#### 演習用本文

6.32. Readline-6.3

Readline パッケージは、コマンドラインの編集や履歴管理を行うライブラリを提供します。

概算ビルド時間: 0.1 SBU
必要ディスク容量: 14 MB

6.32.1. Readline のインストール

まず以下のパッチを適用します。 これは種々のバグを修正するものとしてアップストリームにより提供されているものです。

patch -Np1 -i ../readline-6.3-upstream_fixes-3.patch

Readline を再インストールすると、それまでの古いライブラリは <ライブラリ名>.old というファイル名でコピーされます。 これは普通は問題ないことですが ldconfig によるリンクに際してエラーを引き起こすことがあります。 これを避けるため以下の二つの sed コマンドを実行します。

sed -i '/MV.*old/d' Makefile.in
sed -i '/{OLDSUFF}/c:' support/shlib-install

Readline をコンパイルするための準備をします。

./configure --prefix=/usr    \
            --disable-static \
            --docdir=/usr/share/doc/readline-6.3

パッケージをコンパイルします。

make SHLIB_LIBS=-lncurses

make オプションの意味:

SHLIB_LIBS=-lncurses

このオプションにより Readline を libncurses ライブラリ (その実体は libncursesw ライブラリ) にリンクします。

このパッケージにテストスイートはありません。

パッケージをインストールします。

make SHLIB_LIBS=-lncurses install

スタティックライブラリを適切なディレクトリに移動し、シンボリックリンクを適正にします。

########

設問 »
A. Readline の解説文にある「Readline パッケージは、コマンドラインの編集や履歴管理を行うライブラリを提供します。」という一文を英語に訳してください。
B. Readline の解説文を最後の文の後から引き継ぎ、続きを書いてください。

#### データ抜粋

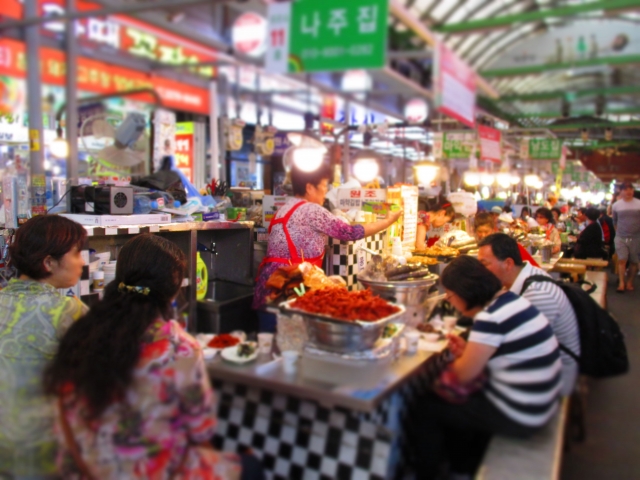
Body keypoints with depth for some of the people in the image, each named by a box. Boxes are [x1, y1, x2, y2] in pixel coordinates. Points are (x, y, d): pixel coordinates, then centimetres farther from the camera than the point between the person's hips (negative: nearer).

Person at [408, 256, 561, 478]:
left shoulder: (491, 317, -24)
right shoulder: (509, 300, 4)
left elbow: (464, 375, -17)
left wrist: (452, 365, 5)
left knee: (423, 409, 0)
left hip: (517, 416, -10)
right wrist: (467, 350, 2)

########

解答 »
A. The Readline package provides a library that handles command-line editing and history management.

B.
mv -v /usr/lib/lib{readline,history}.so.* /lib
ln -sfv ../../lib/$(readlink /usr/lib/libreadline.so) /usr/lib/libreadline.so
ln -sfv ../../lib/$(readlink /usr/lib/libhistory.so ) /usr/lib/libhistory.so

必要ならドキュメントをインストールします。

install -v -m644 doc/*.{ps,pdf,html,dvi} /usr/share/doc/readline-6.3

6.32.2. Readline の構成

インストールライブラリ: libhistory.so, libreadline.so
インストールディレクトリ: /usr/include/readline, /usr/share/readline, /usr/share/doc/readline-6.3

概略説明

libhistory

入力履歴を適切に再現するためのユーザーインターフェースを提供します。

libreadline

コマンドラインインターフェースを提供しているさまざまなコマンドにおいて、適切なインターフェースを提供します。